José Pedro Tavares reforçou a sua ideia de que o espaço para o desenvolvimento da espiritualidade dos colaboradores deve ser criado pela empresa. “A empresa não tem espiritualidade de per si”, explicou. “Tem valores, princípios, cultura, um modelo de negócio e de remuneração dos seus colaboradores”. Não deixando de sublinhar a importância de atender às necessidades materiais das pessoas, o administrador da Accenture insistiu na ideia de que o papel da empresa neste campo é o de criar o espaço “para ter colaboradores motivados” e integrados no espírito de equipa, de comunicação e de colaboração que se impõe.

Importante para João Pedro Tavares é não misturar o aspecto material com o da espiritualidade, isto em resposta a um telefonema de um telespectador que declarou que teria tido mais estímulo no trabalho se tivesse tido um aumento de ordenado. Ideia corroborada por José Luís Pinheiro, que acrescentou que, independentemente das condições de trabalho e tipo de profissão, há muita gente com “uma grande sede de busca de alguma coisa mais elevada que dê sentido àquelas pequenas coisas do dia-a-dia”. Acrescentou ainda que há de facto pessoas que não estão bem com a vida e que “têm problemas pessoais de diversos níveis”. Segundo o gestor da Rádio Renascença, este tipo de pessoas “dificilmente conseguirão ser bons profissionais”. Afinal, lançou, “o que é ser bom profissional se a pessoa não tiver também riqueza humana”?

No entanto, a questão das preocupações materiais também não deve ser descurada, acredita José Luís Pinheiro, que considera que as decisões neste campo devem ser comunicadas aos colaboradores.
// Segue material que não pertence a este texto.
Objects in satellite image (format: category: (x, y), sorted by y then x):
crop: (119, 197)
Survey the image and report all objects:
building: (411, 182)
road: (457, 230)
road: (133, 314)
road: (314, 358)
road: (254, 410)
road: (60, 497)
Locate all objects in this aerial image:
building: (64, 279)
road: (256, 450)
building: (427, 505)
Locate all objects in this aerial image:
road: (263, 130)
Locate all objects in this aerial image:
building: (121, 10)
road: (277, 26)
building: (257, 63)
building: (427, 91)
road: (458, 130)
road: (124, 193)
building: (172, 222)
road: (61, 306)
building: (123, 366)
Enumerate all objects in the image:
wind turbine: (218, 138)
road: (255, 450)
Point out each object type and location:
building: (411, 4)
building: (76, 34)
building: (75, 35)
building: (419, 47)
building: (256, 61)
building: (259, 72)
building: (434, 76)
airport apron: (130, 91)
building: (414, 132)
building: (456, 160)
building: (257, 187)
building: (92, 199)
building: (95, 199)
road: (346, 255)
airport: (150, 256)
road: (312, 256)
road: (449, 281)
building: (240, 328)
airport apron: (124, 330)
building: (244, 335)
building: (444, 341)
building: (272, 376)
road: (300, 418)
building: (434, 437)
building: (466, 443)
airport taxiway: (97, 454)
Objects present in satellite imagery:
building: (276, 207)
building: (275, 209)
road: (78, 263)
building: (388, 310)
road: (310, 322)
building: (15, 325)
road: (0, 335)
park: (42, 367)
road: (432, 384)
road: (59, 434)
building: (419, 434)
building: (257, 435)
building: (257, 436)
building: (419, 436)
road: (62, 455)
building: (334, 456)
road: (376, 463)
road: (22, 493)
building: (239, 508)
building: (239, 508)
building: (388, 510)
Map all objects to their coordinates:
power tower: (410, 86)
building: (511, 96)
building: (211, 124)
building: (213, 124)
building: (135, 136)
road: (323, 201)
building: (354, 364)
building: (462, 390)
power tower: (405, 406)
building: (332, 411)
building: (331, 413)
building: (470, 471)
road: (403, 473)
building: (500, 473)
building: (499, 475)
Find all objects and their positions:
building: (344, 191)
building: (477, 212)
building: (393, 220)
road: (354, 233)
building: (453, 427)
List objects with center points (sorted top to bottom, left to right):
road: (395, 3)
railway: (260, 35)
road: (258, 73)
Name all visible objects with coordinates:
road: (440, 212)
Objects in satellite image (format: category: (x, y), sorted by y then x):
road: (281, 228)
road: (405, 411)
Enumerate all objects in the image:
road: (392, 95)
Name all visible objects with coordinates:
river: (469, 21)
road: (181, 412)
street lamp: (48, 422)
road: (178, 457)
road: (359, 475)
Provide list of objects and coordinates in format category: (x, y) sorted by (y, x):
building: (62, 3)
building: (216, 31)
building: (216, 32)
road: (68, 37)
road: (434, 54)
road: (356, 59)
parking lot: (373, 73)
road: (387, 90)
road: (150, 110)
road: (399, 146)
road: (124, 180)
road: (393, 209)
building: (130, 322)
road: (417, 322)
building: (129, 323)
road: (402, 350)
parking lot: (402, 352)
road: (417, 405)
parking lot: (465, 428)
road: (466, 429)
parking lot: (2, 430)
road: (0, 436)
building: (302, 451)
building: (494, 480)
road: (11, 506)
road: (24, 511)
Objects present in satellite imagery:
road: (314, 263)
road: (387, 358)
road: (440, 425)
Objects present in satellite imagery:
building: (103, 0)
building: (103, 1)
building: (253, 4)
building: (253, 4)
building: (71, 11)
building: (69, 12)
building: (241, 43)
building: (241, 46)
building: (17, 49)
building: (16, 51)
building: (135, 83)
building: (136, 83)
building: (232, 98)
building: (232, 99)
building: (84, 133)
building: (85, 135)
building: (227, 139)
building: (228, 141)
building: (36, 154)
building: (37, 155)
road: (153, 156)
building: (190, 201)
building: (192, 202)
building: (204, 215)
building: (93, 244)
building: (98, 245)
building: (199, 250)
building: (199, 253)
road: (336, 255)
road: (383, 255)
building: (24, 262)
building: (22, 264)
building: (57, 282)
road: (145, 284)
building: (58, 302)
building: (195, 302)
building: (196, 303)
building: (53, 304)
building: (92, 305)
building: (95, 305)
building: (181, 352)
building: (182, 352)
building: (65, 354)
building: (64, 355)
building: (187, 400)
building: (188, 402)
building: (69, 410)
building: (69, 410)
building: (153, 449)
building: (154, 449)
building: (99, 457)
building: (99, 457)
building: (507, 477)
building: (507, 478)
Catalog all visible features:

Segundo o responsável, “há uma grande necessidade de comunicar as decisões dentro da própria empresa” para que as pessoas se sintam respeitadas e que percebam por que é que determinadas aspirações suas não podem ser satisfeitas. Por vezes, assinalou, as razões da empresa “são mais amplas” do que as que dizem respeito a uma determinada pessoa ou ao seu departamento. Daí que tenha reforçado a importância da qualidade da comunicação na organização. “Uma empresa que comunica mal dentro de si é uma empresa que tem de fazer alguma coisa mais para respeitar internamente os seus colaboradores”.